April 16, 2014

FORTUNE — The Chinese economy hasn’t fallen from the tightrope yet.

Markets in Asia rose Wednesday following the release of data showing that the growth of the Chinese economy slowed in the first quarter of 2014 to an annual rate of 7.4% from 7.7% the previous quarter. Though the first quarter saw the slowest growth for the Chinese economy in a year-and-a-half, markets were pleased with the way in which it was slowing — with increases in retail sales signaling growth in domestic consumption and a slight decline in the rate of fixed asset investment growth, which show the Chinese turning away from what China bears see as a dependence on debt-fueled infrastructure projects.

But these statistics don’t even begin to tell the story of how radically the Chinese economy continues to evolve. Millions of people per month continue to emigrate from China’s farms to urban areas in search of work in the country’s manufacturing sector, while the number of migrant workers in China is greater than the size of the entire American labor force. Maintaining an export sector that can supply jobs for all these people is priority No. 1 for China, lest a lack of economic progress leads to political instability.

MORE: China’s lofty currency plans are just getting started

And while data released Wednesday suggest that China is growing quickly enough while managing to slowly rebalance its economy, there are still plenty of reasons for critics to doubt they can continue to pull it off. Here are three:

1. Economic history suggests a seamless ascent isn’t likely.

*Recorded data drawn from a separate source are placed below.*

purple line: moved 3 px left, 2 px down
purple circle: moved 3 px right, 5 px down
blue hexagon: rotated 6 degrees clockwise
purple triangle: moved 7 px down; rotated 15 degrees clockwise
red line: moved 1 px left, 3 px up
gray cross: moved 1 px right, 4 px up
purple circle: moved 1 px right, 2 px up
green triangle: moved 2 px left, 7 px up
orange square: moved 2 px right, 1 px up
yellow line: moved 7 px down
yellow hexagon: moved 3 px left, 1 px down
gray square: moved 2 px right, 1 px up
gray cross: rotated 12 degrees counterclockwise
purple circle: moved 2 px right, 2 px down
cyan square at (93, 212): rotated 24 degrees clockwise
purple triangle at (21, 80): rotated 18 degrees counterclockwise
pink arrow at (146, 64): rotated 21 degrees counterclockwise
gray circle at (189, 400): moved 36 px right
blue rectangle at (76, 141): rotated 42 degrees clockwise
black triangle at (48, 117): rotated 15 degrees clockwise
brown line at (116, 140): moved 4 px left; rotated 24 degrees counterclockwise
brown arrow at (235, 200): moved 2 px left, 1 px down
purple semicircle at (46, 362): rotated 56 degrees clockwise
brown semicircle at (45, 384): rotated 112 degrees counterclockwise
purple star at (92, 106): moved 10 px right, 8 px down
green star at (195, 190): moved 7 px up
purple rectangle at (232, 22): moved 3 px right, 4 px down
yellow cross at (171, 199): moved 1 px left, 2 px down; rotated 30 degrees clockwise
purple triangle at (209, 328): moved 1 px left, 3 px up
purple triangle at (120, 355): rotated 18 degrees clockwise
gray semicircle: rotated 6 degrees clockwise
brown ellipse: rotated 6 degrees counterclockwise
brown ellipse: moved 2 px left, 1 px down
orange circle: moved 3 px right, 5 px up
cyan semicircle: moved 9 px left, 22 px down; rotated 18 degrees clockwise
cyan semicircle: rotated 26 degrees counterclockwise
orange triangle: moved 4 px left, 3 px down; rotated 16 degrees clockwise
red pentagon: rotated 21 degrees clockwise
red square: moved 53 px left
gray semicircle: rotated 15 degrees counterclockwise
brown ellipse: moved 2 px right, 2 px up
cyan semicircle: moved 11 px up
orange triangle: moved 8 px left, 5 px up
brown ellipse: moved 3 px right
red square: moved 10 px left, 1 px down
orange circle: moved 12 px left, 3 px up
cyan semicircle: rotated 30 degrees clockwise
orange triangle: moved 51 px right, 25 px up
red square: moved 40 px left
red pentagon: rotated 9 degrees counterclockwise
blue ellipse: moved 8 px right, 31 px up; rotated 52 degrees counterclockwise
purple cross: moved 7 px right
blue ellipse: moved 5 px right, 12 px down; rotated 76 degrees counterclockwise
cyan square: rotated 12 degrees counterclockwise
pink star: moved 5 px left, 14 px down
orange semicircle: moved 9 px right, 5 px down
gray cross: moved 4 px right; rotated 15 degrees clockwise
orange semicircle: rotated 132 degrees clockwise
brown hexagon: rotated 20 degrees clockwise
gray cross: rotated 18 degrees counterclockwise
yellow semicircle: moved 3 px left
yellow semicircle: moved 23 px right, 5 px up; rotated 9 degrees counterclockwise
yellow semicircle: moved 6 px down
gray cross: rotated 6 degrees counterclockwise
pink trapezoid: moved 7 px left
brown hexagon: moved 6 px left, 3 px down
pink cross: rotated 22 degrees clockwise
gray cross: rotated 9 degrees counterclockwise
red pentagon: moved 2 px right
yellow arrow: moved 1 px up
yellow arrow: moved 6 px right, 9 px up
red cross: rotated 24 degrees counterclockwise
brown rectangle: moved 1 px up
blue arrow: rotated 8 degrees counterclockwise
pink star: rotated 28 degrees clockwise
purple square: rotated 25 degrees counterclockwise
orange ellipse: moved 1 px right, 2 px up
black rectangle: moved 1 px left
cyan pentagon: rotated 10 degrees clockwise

Be it the United States in the 1890s or Japan in the 1990s, it’s common for economies to experience some sort of financial crisis as they make a transition from emergent to developed. Exceptions to this rule include Singapore and South Korea — both of these “Asian Tigers” were able to ascend in status without lasting political or economic crises. Indeed, South Korea’s transition from authoritarianism to democracy is sometimes cited as a model for those hopeful that democratic reforms will come to China. But even these economies were hit hard by the Asian financial crisis of the 1990s, and neither country is anywhere near as large or diverse as China.

2. The Chinese central government isn’t all-powerful. 

As former banker and author Satyajit Das pointed out recently, much of the case for expecting a so-called hard landing is centered around the way the central government interacts with powerful local governments in China. Writes Das,

An ancient Chinese proverb — shan gāo, huángdì yuǎn — states “The mountains are high and the emperor is far away.” The saying implies that Beijing’s control over its regions is historically weak, with local autonomy and little loyalty, meaning that central authorities have limited influence over local affairs.

Despite the central government’s efforts to curb shadow bank lending to support big, economically questionable, politically motivated local infrastructure projects, there’s plenty of evidence that these and other dodgy investments continue to be funded, threatening the stability of the system. A JPMorgan report from last year estimated that the size of the shadow banking sector doubled between 2010 and 2012 to $6 trillion. Even with recent efforts to rein in unregulated lending, much of the worst could already have been done.

3. Even without a bubble burst, wasteful spending could be a serious drag on growth.

In late January, a Chinese investment company was bailed out by the government after a coal company it was funding was forced to miss a debt payment. The bailout was arranged to calm fears that this particular fund company going belly up would spark panic in the rest of the shadow banking sector. The incident shows that the Chinese government is willing to go to great lengths to prevent a financial crisis, but Beijing can’t do anything to reverse bad decisions made by shadow banks. Even if China can avoid a bursting of a debt bubble, its economy will still have to struggle under the weight of economically unproductive projects.